Passage:
=== Begin Enclosure ===
Work From Home Tips

As the world comes to a screeching halt due to the pandemic, there is a growing concern about managing work remotely. If the negative news weren’t enough, professionals are lamenting about being locked up at home. Whether you have a desk job or you’re out & about, the biggest impact on individuals is the daily routine. This phase is teaching us survival instincts and ways to work around with what we have.

Being a writer, isolation is second nature to me. Writers are known to living in a dreamy world they’ve created with no distractions, just words floating around like atoms.

I never took a sabbath to write. Writing was left for nights & weekends, as a pastime. So it was always a happy phase, an ideal world. Never did I realize what would happen if I really was left to write (or work, rather) for days locked-up in a room. It is my dream to have a house by the sea or in mountains overlooking a river, leading a secluded life spent only on writing my novel(s). It was a concluding ‘one-day-some-day’ statement to my friends who’d ask me what’s my future plan.

But ‘work’ is a different thing. It’s not a hobby. It’s a responsibility. Even though I love what I do, still, it cannot substitute the ‘writing desk in the mountains’ dream. And working from home isolated is a different challenge.

I have approached Work From Home with some basic principles that has helped me not just cope, but conquer the regime. Below are few pointers which anybody can instill in their schedule and see positive results.
=== End Enclosure ===
Requirement:
Rewrite the work-from-home piece between "Being a writer, isolation" and "my future plan.", inclusive, replacing "weekends" with "holidays".

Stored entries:
=== Begin Enclosure ===
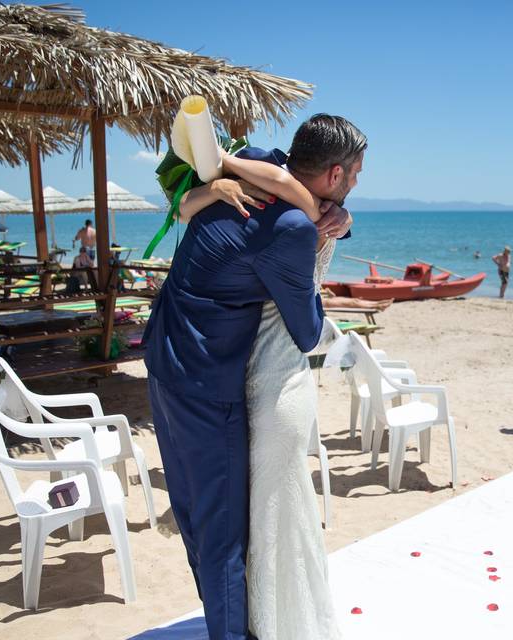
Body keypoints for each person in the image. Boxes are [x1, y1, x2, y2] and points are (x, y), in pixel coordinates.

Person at [144, 113, 364, 640]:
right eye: (354, 174)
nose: (356, 182)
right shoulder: (290, 229)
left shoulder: (257, 165)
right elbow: (308, 333)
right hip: (206, 378)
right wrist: (319, 242)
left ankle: (229, 622)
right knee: (223, 530)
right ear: (333, 175)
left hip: (161, 355)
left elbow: (193, 206)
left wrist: (338, 215)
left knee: (195, 513)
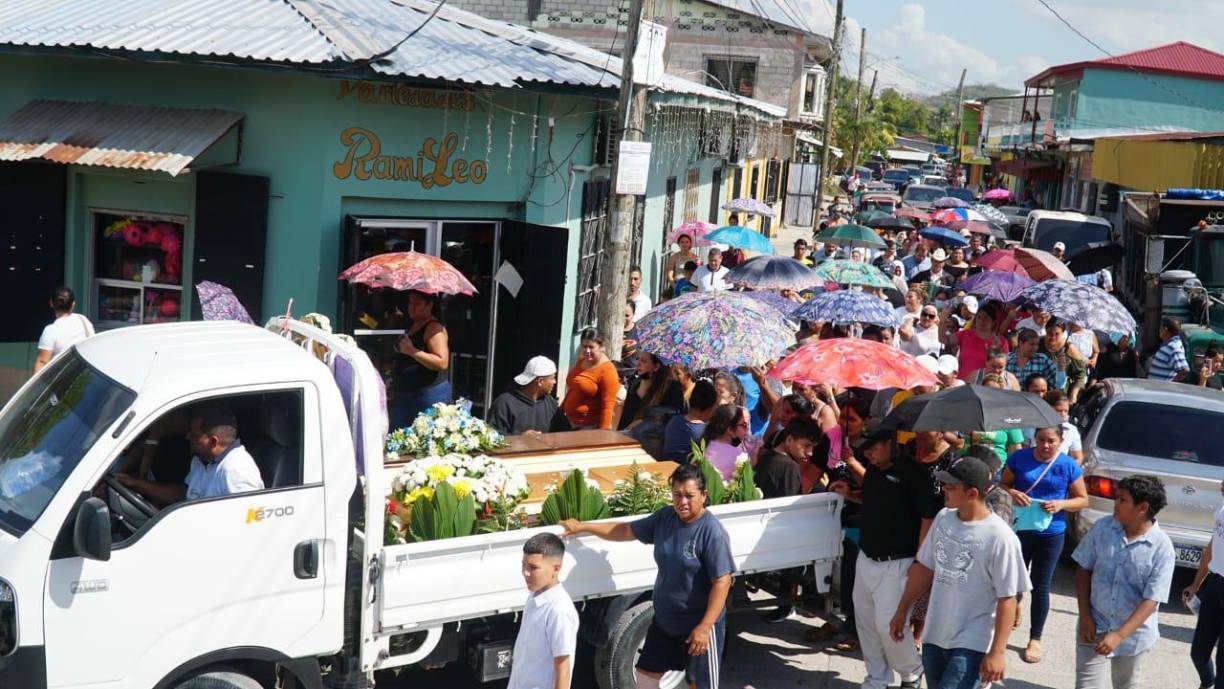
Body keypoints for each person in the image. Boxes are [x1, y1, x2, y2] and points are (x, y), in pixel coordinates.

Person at [561, 464, 734, 689]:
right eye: (677, 494)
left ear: (704, 495)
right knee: (645, 675)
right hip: (664, 621)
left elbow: (722, 581)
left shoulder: (711, 532)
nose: (682, 502)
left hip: (697, 626)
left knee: (698, 685)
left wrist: (704, 626)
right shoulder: (665, 518)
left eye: (689, 496)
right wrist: (584, 527)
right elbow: (625, 530)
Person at [889, 455, 1030, 689]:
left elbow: (1008, 598)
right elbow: (924, 568)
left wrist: (997, 652)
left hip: (972, 644)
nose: (944, 489)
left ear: (972, 493)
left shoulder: (1000, 537)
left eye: (951, 486)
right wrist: (902, 610)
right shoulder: (943, 518)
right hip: (935, 635)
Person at [829, 421, 940, 689]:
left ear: (889, 443)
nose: (867, 453)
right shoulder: (874, 470)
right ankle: (877, 678)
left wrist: (920, 561)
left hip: (899, 562)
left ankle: (911, 672)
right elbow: (871, 498)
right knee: (866, 624)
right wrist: (850, 494)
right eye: (864, 449)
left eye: (872, 448)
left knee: (888, 625)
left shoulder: (915, 474)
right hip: (866, 557)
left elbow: (927, 518)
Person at [1072, 475, 1174, 689]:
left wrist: (1119, 635)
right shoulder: (1103, 528)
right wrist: (1085, 615)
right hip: (1094, 625)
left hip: (1133, 636)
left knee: (1125, 684)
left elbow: (1152, 599)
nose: (1115, 503)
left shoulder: (1162, 548)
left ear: (1142, 508)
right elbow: (1084, 568)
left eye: (1123, 500)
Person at [1001, 425, 1089, 664]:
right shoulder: (1019, 458)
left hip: (1051, 533)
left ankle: (1035, 638)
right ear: (1034, 439)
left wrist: (1061, 504)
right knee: (1012, 582)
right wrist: (1012, 493)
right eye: (1041, 440)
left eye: (1051, 441)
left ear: (1061, 441)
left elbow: (1082, 500)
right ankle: (1008, 620)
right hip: (1019, 530)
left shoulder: (1067, 465)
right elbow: (1002, 485)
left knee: (1040, 586)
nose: (1045, 445)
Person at [117, 405, 264, 506]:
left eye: (194, 435)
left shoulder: (236, 471)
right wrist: (135, 484)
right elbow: (185, 494)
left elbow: (245, 522)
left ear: (213, 441)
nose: (187, 437)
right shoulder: (201, 460)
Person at [755, 415, 825, 623]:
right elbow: (791, 507)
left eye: (812, 447)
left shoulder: (767, 457)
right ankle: (790, 604)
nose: (809, 453)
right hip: (780, 535)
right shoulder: (789, 467)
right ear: (789, 440)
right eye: (806, 446)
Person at [508, 533, 579, 689]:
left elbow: (563, 668)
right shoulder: (533, 597)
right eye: (523, 565)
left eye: (533, 567)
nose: (525, 572)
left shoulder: (558, 610)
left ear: (556, 568)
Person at [391, 290, 451, 429]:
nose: (411, 308)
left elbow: (442, 362)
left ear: (429, 305)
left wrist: (411, 351)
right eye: (410, 303)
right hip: (406, 393)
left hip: (427, 394)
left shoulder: (434, 328)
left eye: (417, 304)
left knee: (425, 436)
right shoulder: (411, 323)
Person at [1185, 479, 1224, 689]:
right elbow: (1212, 546)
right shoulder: (1222, 509)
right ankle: (1207, 682)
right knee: (1198, 653)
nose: (1222, 483)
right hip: (1215, 586)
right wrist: (1196, 584)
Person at [487, 356, 566, 436]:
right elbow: (491, 436)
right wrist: (520, 438)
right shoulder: (504, 403)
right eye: (552, 378)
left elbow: (565, 431)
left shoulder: (550, 402)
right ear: (540, 381)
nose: (554, 382)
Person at [560, 329, 620, 430]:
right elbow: (573, 388)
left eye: (591, 347)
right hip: (569, 421)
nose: (587, 351)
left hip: (588, 427)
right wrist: (561, 410)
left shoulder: (608, 370)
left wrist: (602, 433)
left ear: (601, 347)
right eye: (584, 346)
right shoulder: (581, 360)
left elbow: (608, 407)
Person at [33, 286, 94, 373]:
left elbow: (42, 361)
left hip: (62, 377)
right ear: (73, 305)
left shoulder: (50, 330)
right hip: (84, 375)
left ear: (51, 303)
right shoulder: (83, 320)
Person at [618, 352, 685, 431]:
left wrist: (643, 421)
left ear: (656, 366)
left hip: (649, 436)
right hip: (624, 434)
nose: (638, 364)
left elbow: (673, 417)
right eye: (637, 359)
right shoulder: (634, 382)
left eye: (643, 361)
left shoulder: (672, 388)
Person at [661, 380, 718, 462]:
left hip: (666, 467)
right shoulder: (705, 432)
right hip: (687, 469)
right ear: (709, 408)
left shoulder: (673, 421)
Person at [954, 301, 1008, 380]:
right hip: (963, 382)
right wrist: (942, 321)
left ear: (993, 322)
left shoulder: (1001, 342)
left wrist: (996, 349)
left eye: (986, 318)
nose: (982, 321)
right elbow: (944, 340)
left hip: (985, 383)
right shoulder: (965, 334)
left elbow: (1002, 366)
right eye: (979, 317)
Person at [700, 405, 750, 480]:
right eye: (743, 425)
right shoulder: (740, 457)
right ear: (730, 430)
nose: (747, 429)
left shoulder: (702, 445)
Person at [1041, 318, 1087, 392]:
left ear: (1062, 333)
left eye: (1057, 334)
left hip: (1059, 390)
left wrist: (1074, 393)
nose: (1053, 337)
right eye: (1050, 333)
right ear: (1046, 331)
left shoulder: (1069, 348)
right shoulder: (1037, 343)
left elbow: (1080, 374)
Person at [1045, 389, 1084, 462]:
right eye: (1059, 410)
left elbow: (1078, 458)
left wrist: (1066, 468)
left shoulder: (1071, 430)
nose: (1063, 414)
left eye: (1066, 411)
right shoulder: (1034, 426)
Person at [1148, 317, 1190, 382]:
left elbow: (1185, 370)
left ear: (1165, 330)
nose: (1159, 330)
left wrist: (1170, 384)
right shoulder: (1168, 345)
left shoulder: (1174, 347)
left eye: (1160, 328)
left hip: (1161, 388)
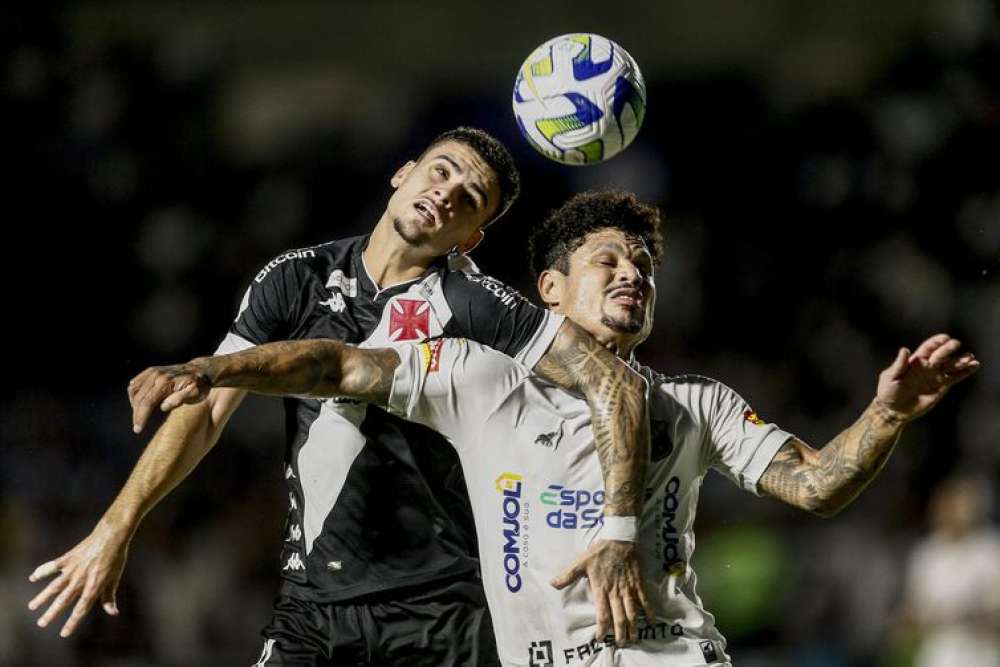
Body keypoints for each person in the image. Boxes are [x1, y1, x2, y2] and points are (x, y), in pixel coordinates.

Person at [123, 190, 980, 665]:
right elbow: (337, 365)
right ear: (549, 292)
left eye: (643, 265)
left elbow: (817, 482)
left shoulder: (699, 401)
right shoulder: (475, 377)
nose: (633, 273)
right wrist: (211, 368)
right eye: (608, 259)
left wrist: (888, 412)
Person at [27, 130, 652, 665]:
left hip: (443, 614)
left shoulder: (475, 305)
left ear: (472, 237)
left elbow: (614, 383)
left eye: (470, 198)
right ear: (402, 174)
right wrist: (116, 526)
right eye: (440, 171)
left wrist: (619, 529)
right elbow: (205, 408)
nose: (446, 192)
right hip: (314, 607)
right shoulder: (294, 277)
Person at [894, 474, 1000, 667]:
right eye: (948, 506)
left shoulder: (991, 549)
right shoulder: (927, 554)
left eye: (960, 506)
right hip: (938, 656)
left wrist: (965, 615)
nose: (954, 513)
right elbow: (911, 613)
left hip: (982, 656)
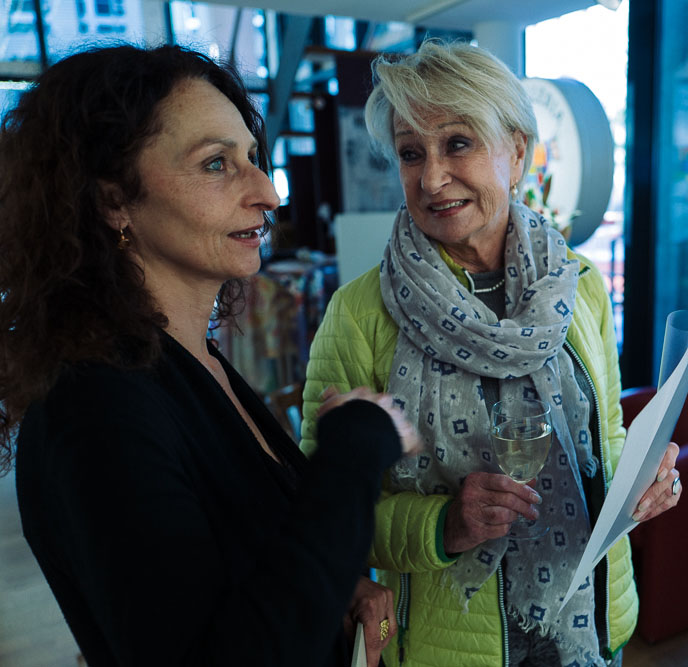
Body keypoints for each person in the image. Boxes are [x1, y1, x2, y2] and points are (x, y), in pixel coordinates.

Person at [0, 44, 419, 667]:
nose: (267, 193)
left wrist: (331, 587)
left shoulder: (188, 362)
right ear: (113, 200)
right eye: (216, 164)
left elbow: (238, 574)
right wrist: (353, 451)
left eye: (252, 158)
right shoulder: (95, 404)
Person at [300, 40, 683, 667]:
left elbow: (606, 436)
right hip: (448, 645)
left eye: (458, 143)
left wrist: (643, 482)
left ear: (517, 154)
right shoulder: (359, 314)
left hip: (587, 627)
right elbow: (322, 509)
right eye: (411, 153)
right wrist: (444, 524)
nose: (431, 178)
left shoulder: (578, 286)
=== End Enclosure ===
Reply:
Being a writer, isolation is second nature to me. Writers are known to living in a dreamy world they’ve created with no distractions, just words floating around like atoms.

I never took a sabbath to write. Writing was left for nights & holidays, as a pastime. So it was always a happy phase, an ideal world. Never did I realize what would happen if I really was left to write (or work, rather) for days locked-up in a room. It is my dream to have a house by the sea or in mountains overlooking a river, leading a secluded life spent only on writing my novel(s). It was a concluding ‘one-day-some-day’ statement to my friends who’d ask me what’s my future plan.